**Task to complete**. Could you retype the material, starting at its first line and ending with the line holding "46: (46, 427, 2.83)", and keep the pictures out?

**Supplied data**.
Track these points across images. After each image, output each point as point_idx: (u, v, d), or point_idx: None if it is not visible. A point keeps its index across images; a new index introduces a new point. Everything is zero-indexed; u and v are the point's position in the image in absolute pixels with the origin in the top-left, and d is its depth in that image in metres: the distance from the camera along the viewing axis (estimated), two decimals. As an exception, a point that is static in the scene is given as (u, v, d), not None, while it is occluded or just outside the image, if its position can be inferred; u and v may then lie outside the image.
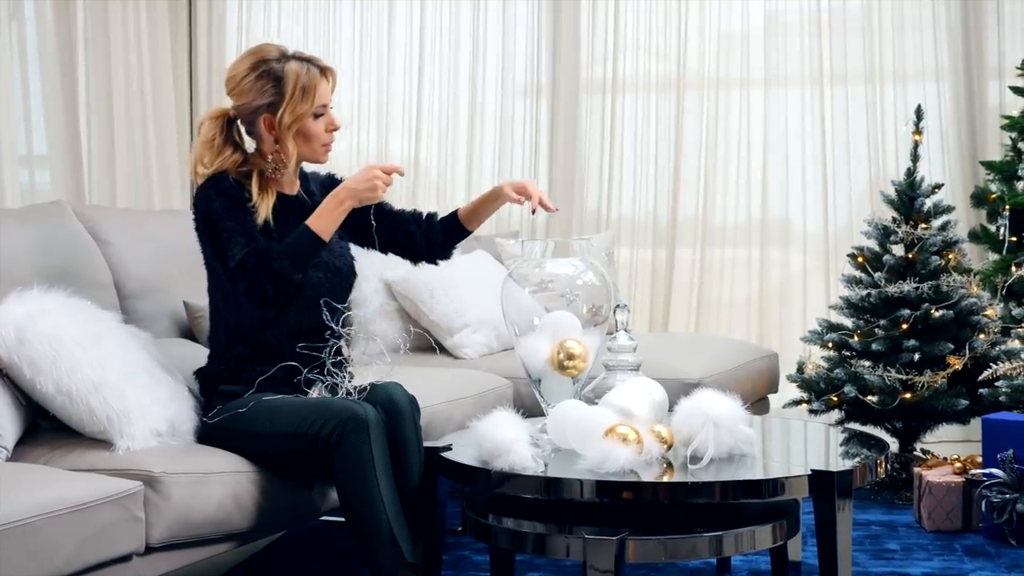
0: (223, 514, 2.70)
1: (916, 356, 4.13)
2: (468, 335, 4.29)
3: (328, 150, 3.03)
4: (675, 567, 3.40)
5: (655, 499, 2.54)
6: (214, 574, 3.34)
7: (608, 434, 2.60)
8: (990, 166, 4.74)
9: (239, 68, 2.96)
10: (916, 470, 3.95)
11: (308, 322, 2.96)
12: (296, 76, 2.92)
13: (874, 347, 4.16)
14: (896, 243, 4.30)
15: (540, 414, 2.96)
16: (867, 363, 4.23)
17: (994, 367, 3.91)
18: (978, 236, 4.74)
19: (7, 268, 3.10)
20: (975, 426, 4.23)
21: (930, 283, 4.17)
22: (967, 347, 4.13)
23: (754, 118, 5.30)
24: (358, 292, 4.15)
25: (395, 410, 2.83)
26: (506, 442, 2.61)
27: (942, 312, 4.13)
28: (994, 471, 3.65)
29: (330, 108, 3.00)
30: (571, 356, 2.81)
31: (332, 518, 3.73)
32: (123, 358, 2.82)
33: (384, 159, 5.47)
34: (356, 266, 3.15)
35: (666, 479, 2.58)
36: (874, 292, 4.24)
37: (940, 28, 5.12)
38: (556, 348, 2.81)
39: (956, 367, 4.11)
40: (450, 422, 3.42)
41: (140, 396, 2.76)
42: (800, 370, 4.38)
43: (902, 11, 5.16)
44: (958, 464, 3.88)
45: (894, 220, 4.30)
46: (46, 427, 2.83)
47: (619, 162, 5.39)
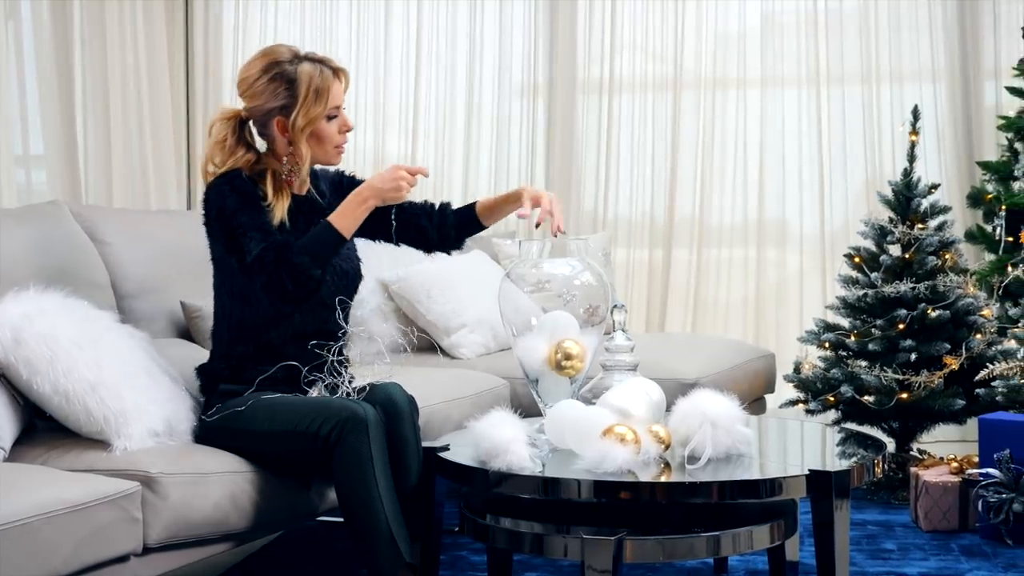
0: (220, 514, 2.70)
1: (913, 356, 4.14)
2: (465, 335, 4.29)
3: (341, 151, 3.02)
4: (672, 567, 3.40)
5: (653, 499, 2.54)
6: (211, 574, 3.34)
7: (606, 434, 2.60)
8: (986, 166, 4.75)
9: (251, 70, 2.94)
10: (913, 470, 3.95)
11: (313, 323, 2.96)
12: (309, 78, 2.91)
13: (871, 347, 4.16)
14: (893, 243, 4.30)
15: (537, 414, 2.96)
16: (864, 363, 4.23)
17: (991, 367, 3.91)
18: (974, 236, 4.74)
19: (4, 268, 3.10)
20: (972, 426, 4.23)
21: (927, 283, 4.18)
22: (964, 347, 4.14)
23: (750, 118, 5.30)
24: (355, 292, 4.15)
25: (394, 410, 2.82)
26: (504, 442, 2.61)
27: (939, 312, 4.13)
28: (991, 471, 3.66)
29: (343, 109, 2.99)
30: (569, 356, 2.81)
31: (329, 518, 3.73)
32: (120, 358, 2.81)
33: (380, 159, 5.47)
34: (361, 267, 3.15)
35: (664, 479, 2.58)
36: (871, 292, 4.24)
37: (936, 28, 5.13)
38: (554, 348, 2.81)
39: (953, 367, 4.12)
40: (447, 422, 3.42)
41: (137, 396, 2.76)
42: (797, 370, 4.38)
43: (898, 11, 5.16)
44: (955, 464, 3.89)
45: (891, 220, 4.30)
46: (43, 427, 2.82)
47: (616, 162, 5.39)
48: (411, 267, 4.35)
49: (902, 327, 4.15)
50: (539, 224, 3.00)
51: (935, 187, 4.35)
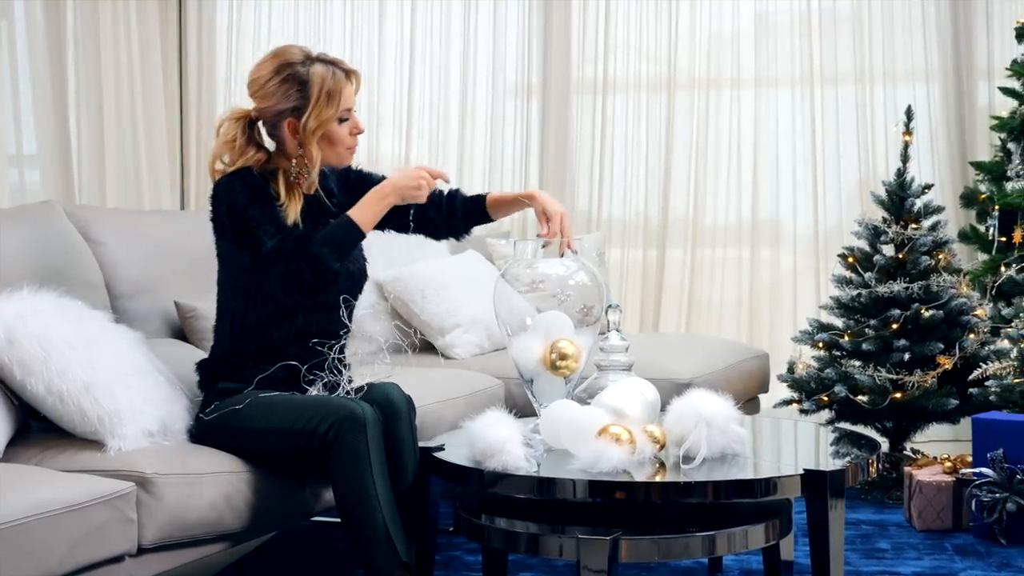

**Response to the exercise**.
Track these points across images. After each image, output each point as point_idx: (u, v, d), or point_idx: None if it is not visible. A point keeps its index across images; a new index introduces a new point. Everything is zero-indexed; u and v are the point's position in the image in absolute pixels with the origin in the top-left, and d is its depth in that image in metres: the distance from the camera along the viewing axis (estimated), two decimals. As an exception, a point that is static in the scene is given as (u, v, d), not None, while it is occluded or just outside the image, if its position can be inferred; u and v may then lie outside the image.
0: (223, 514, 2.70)
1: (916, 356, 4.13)
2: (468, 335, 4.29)
3: (328, 150, 3.03)
4: (675, 567, 3.40)
5: (655, 499, 2.54)
6: (214, 574, 3.34)
7: (608, 434, 2.60)
8: (990, 166, 4.74)
9: (239, 68, 2.96)
10: (916, 470, 3.95)
11: (308, 322, 2.96)
12: (296, 76, 2.92)
13: (874, 347, 4.16)
14: (896, 243, 4.30)
15: (540, 414, 2.96)
16: (867, 363, 4.23)
17: (994, 367, 3.91)
18: (978, 236, 4.74)
19: (7, 268, 3.10)
20: (975, 426, 4.23)
21: (930, 283, 4.17)
22: (967, 347, 4.13)
23: (754, 118, 5.30)
24: (358, 292, 4.15)
25: (395, 410, 2.83)
26: (506, 442, 2.61)
27: (942, 312, 4.13)
28: (994, 471, 3.65)
29: (330, 108, 3.00)
30: (571, 356, 2.81)
31: (332, 518, 3.73)
32: (123, 358, 2.82)
33: (384, 159, 5.47)
34: (356, 266, 3.15)
35: (666, 479, 2.58)
36: (874, 292, 4.24)
37: (940, 28, 5.12)
38: (556, 348, 2.81)
39: (956, 367, 4.11)
40: (450, 422, 3.42)
41: (140, 396, 2.76)
42: (800, 370, 4.38)
43: (902, 11, 5.16)
44: (958, 464, 3.88)
45: (894, 220, 4.30)
46: (46, 427, 2.83)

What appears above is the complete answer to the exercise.